Exercise description → Give a verbatim repeat of the lines that run from the line containing "updates as soon" to the end of the data below.

(Extracted page text data)
-- Opening Marker --

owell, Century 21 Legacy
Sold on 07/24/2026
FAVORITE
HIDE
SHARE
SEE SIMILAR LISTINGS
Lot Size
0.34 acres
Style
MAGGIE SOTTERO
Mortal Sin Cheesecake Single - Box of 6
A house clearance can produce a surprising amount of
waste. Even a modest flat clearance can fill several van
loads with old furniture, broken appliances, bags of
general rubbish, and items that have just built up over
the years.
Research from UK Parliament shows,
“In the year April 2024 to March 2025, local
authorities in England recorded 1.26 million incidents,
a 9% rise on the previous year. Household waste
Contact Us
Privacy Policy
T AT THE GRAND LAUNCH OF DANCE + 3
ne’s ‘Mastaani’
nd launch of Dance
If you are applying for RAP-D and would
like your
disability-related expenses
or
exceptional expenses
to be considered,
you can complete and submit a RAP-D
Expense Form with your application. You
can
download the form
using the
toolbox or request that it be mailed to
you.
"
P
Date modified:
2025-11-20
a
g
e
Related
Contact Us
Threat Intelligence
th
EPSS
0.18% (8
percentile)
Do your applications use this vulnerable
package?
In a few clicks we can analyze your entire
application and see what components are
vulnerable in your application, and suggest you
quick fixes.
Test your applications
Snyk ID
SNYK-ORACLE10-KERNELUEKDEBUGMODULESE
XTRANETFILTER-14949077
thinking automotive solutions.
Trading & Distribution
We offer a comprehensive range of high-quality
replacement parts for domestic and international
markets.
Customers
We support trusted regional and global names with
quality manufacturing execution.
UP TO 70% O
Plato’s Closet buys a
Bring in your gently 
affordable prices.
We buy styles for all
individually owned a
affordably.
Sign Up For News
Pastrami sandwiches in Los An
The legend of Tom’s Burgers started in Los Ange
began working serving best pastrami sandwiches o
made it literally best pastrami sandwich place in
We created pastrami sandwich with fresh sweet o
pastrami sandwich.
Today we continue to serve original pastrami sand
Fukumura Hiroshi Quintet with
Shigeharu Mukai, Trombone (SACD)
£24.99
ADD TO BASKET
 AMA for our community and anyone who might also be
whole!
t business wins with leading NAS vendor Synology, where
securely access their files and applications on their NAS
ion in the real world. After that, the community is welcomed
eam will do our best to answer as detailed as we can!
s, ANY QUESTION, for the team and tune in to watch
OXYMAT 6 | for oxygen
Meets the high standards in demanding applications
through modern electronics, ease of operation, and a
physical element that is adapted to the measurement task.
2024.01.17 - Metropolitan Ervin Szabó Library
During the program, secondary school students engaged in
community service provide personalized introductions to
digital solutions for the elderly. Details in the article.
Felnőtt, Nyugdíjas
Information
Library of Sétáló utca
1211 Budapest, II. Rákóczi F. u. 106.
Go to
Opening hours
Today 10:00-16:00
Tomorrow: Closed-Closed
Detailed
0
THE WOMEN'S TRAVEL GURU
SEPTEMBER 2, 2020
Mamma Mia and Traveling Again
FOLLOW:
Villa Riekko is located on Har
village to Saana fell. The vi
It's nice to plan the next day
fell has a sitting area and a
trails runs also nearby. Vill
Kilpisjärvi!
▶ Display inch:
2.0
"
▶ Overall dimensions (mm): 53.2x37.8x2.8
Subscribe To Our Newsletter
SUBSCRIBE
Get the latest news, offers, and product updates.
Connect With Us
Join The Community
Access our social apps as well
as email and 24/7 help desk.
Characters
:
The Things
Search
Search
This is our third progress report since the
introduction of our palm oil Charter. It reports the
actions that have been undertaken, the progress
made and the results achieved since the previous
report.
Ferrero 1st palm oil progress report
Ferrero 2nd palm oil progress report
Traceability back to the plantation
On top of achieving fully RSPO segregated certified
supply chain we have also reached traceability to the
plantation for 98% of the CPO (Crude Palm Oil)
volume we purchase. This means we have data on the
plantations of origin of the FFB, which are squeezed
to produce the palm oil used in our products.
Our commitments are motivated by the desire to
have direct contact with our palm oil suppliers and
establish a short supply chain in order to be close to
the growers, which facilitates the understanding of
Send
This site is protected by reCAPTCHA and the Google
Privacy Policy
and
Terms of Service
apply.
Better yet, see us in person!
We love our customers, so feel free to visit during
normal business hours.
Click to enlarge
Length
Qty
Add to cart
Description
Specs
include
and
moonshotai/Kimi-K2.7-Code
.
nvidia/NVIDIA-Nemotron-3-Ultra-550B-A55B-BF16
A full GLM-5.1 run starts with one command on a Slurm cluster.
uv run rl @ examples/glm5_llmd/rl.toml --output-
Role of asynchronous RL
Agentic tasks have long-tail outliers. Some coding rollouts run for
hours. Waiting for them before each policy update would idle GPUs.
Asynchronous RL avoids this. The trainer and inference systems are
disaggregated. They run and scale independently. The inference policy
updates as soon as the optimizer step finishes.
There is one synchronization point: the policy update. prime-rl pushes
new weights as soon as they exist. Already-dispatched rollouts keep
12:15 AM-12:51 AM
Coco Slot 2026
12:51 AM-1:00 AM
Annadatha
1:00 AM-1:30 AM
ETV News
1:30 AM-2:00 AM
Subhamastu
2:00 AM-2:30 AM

-- Closing Marker --

Exercise solution →
updates as soon as the optimizer step finishes.
There is one synchronization point: the policy update. prime-rl pushes
new weights as soon as they exist. Already-dispatched rollouts keep
12:15 AM-12:51 AM
Coco Slot 2026
12:51 AM-1:00 AM
Annadatha
1:00 AM-1:30 AM
ETV News
1:30 AM-2:00 AM
Subhamastu
2:00 AM-2:30 AM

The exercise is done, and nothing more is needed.